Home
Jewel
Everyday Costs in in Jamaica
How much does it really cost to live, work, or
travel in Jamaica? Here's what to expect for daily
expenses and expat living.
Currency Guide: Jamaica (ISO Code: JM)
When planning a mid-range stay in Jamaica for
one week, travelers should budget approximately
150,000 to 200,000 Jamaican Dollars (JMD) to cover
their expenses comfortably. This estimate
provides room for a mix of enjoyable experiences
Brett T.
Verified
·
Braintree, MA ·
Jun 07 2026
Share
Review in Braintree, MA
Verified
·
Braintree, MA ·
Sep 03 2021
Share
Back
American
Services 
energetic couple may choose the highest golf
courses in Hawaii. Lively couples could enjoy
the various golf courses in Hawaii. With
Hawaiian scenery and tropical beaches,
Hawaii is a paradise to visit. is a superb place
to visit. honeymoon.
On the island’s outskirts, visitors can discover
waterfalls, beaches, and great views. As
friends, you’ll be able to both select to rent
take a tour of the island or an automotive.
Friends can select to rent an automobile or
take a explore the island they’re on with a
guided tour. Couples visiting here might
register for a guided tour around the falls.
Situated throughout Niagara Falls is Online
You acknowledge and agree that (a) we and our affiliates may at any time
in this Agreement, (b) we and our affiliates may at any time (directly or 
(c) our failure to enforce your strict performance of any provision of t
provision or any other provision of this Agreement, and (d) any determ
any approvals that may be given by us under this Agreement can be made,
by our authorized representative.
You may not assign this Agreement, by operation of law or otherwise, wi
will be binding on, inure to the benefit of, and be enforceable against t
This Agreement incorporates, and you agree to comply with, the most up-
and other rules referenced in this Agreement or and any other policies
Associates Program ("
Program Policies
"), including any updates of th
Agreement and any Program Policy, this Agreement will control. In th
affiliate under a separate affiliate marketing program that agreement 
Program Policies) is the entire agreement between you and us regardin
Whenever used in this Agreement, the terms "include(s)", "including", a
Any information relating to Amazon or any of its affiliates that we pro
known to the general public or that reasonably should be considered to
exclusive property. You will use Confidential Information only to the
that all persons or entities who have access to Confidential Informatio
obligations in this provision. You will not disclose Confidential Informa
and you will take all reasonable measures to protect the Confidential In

::::

» **ASSIGNMENT**:
When a line in the records above contains the word "affiliates", copy it.

» **FINISHED EXERCISE**:
You acknowledge and agree that (a) we and our affiliates may at any time
in this Agreement, (b) we and our affiliates may at any time (directly or 
Any information relating to Amazon or any of its affiliates that we pro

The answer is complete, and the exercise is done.